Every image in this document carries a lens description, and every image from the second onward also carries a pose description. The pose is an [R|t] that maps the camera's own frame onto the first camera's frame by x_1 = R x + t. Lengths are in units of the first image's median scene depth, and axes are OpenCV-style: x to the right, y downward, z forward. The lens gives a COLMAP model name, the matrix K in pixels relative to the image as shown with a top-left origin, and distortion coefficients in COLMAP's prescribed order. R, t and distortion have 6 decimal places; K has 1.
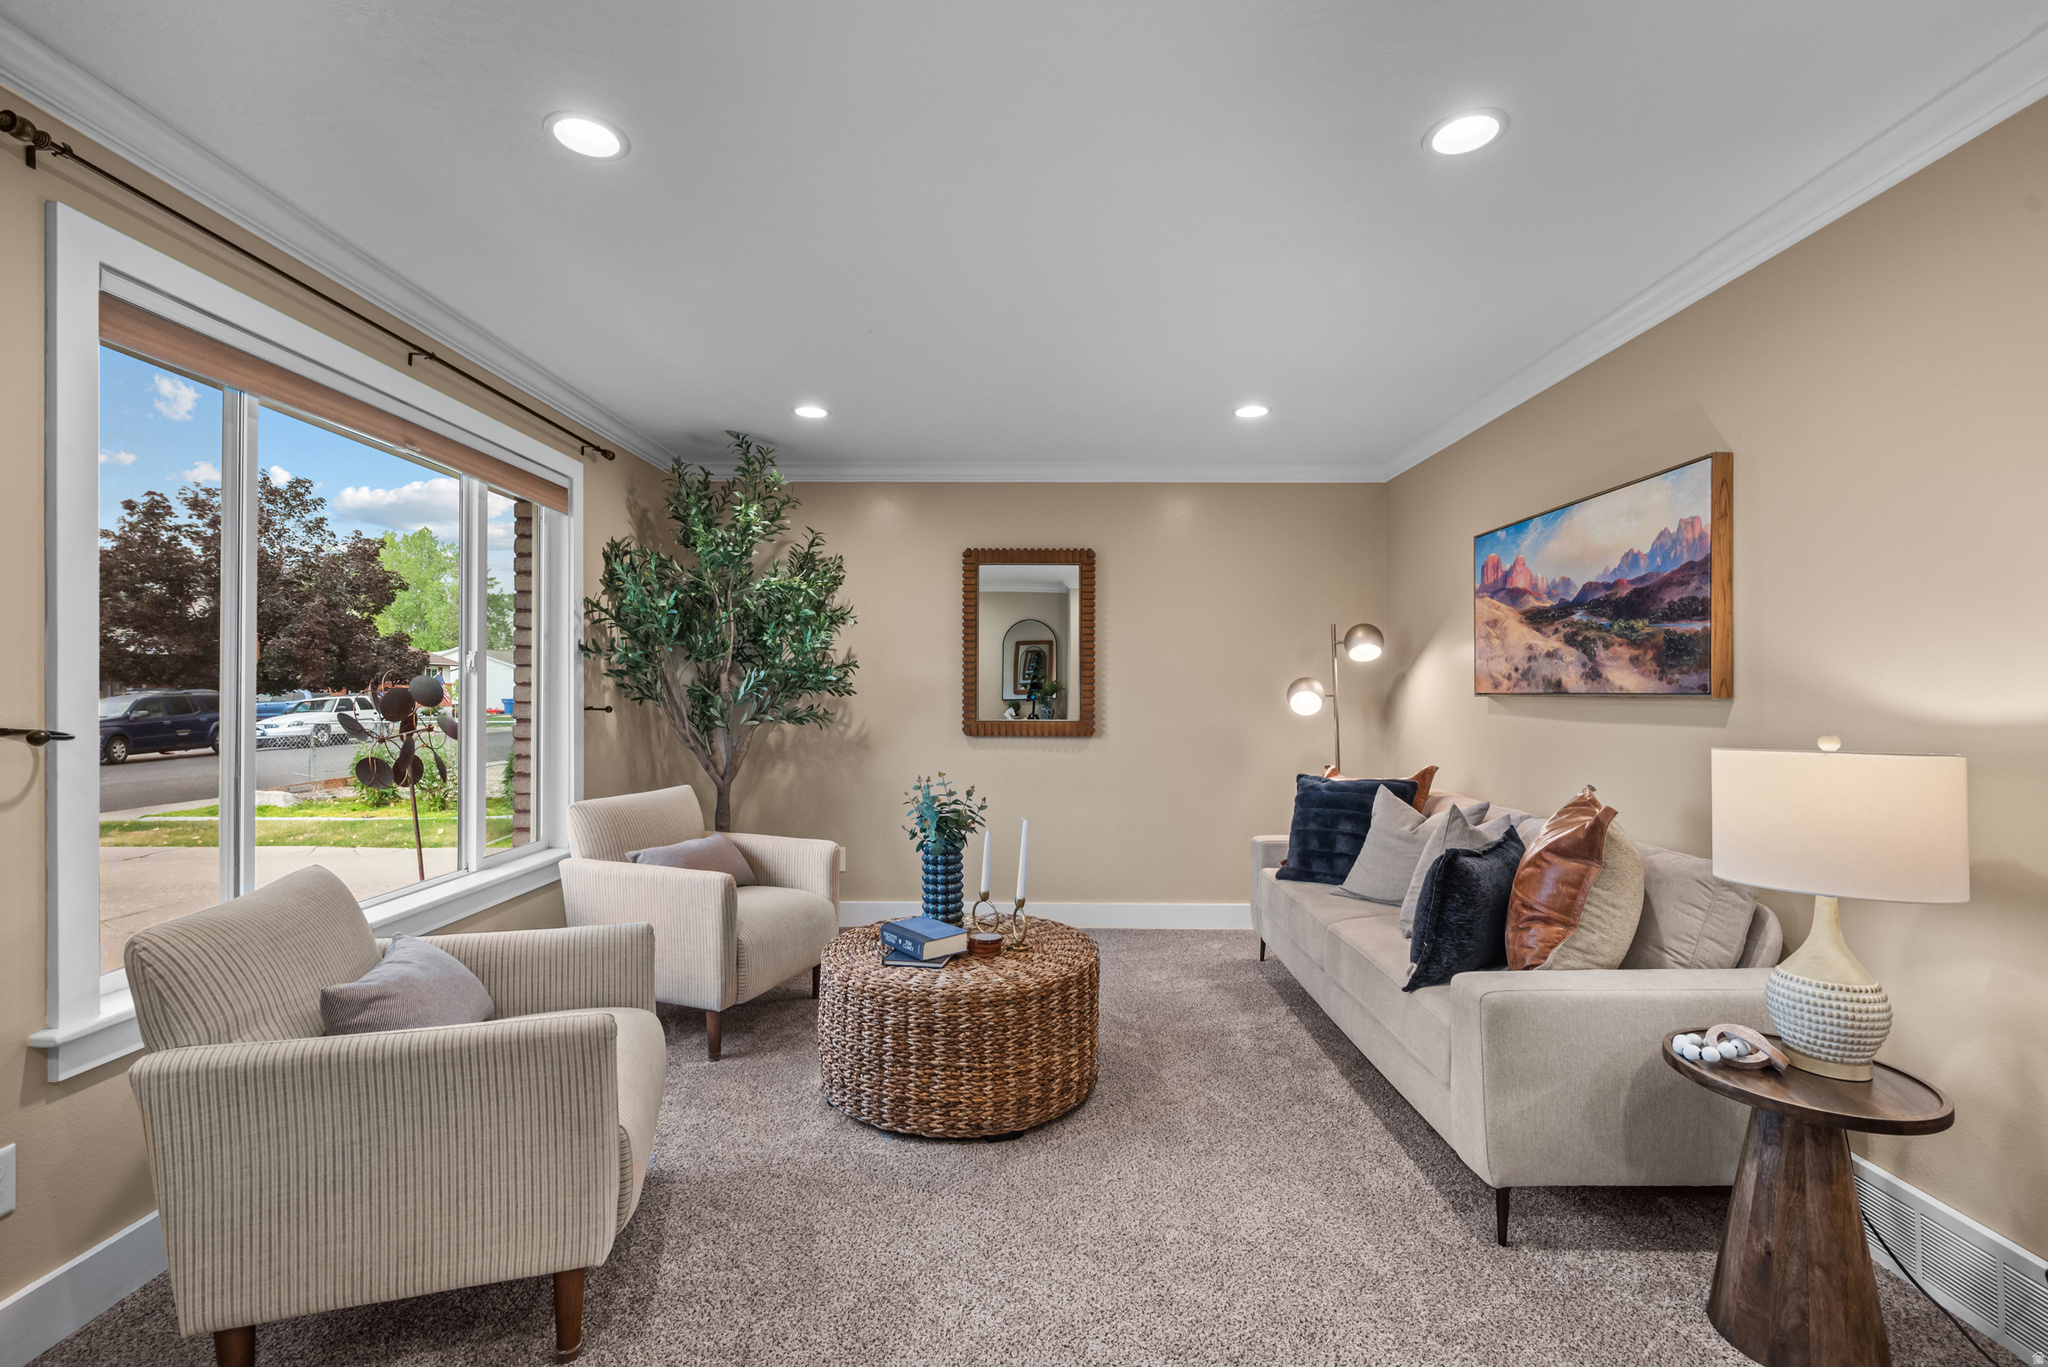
lens RADIAL K [[882.7, 0, 1024.0], [0, 882.7, 683.5], [0, 0, 1]] dist [-0.003463, -0.000208]
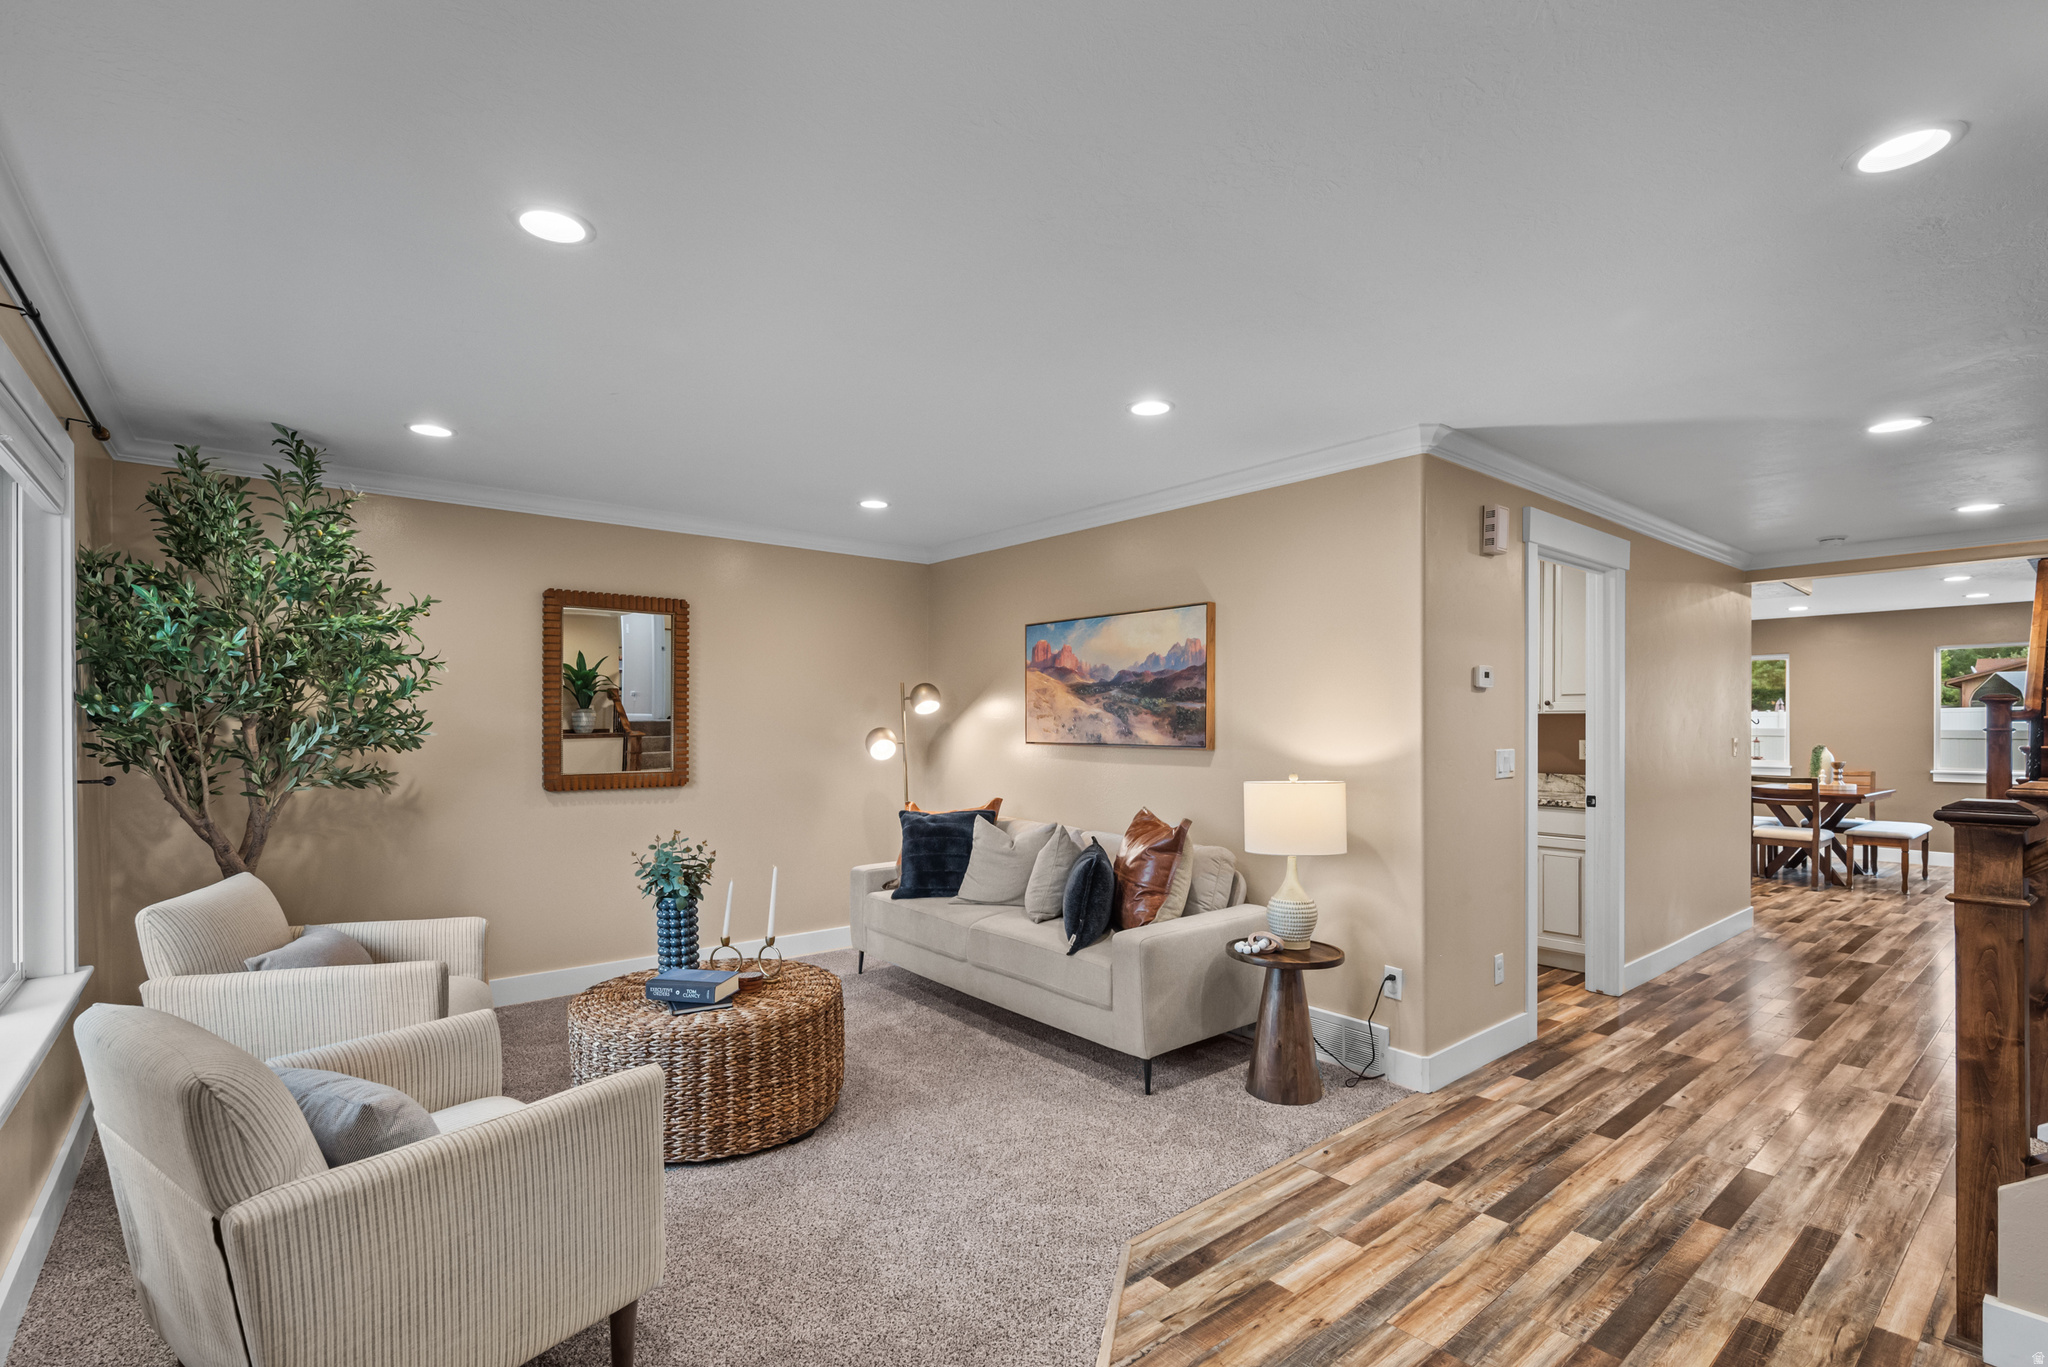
lens RADIAL K [[939.6, 0, 1024.6], [0, 939.6, 720.8], [0, 0, 1]] dist [-0.009088, 0.000163]
pose [[0.769378, -0.001086, 0.638793, -0.609870], [-0.005246, 0.999954, 0.008018, -0.049919], [-0.638772, -0.009520, 0.769337, -0.143034]]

· · · · ·

Write out the whole listing exactly. Do not include the pictures.

__Reply to the task__:
Every image in this document carries a lens description, and every image from the second onward also carries a pose description. The pose is an [R|t] that maps the camera's own frame onto the first camera's frame by x_1 = R x + t. Lengths are in units of the first image's median scene depth, and axes are OpenCV-style: x to the right, y downward, z forward. The lens gives a COLMAP model name, the matrix K in pixels relative to the image as shown with a top-left origin, and distortion coefficients in COLMAP's prescribed order. R, t and distortion have 6 decimal places; K has 1.
lens RADIAL K [[882.7, 0, 1024.0], [0, 882.7, 683.5], [0, 0, 1]] dist [-0.003463, -0.000208]
lens RADIAL K [[939.6, 0, 1024.6], [0, 939.6, 720.8], [0, 0, 1]] dist [-0.009088, 0.000163]
pose [[0.769378, -0.001086, 0.638793, -0.609870], [-0.005246, 0.999954, 0.008018, -0.049919], [-0.638772, -0.009520, 0.769337, -0.143034]]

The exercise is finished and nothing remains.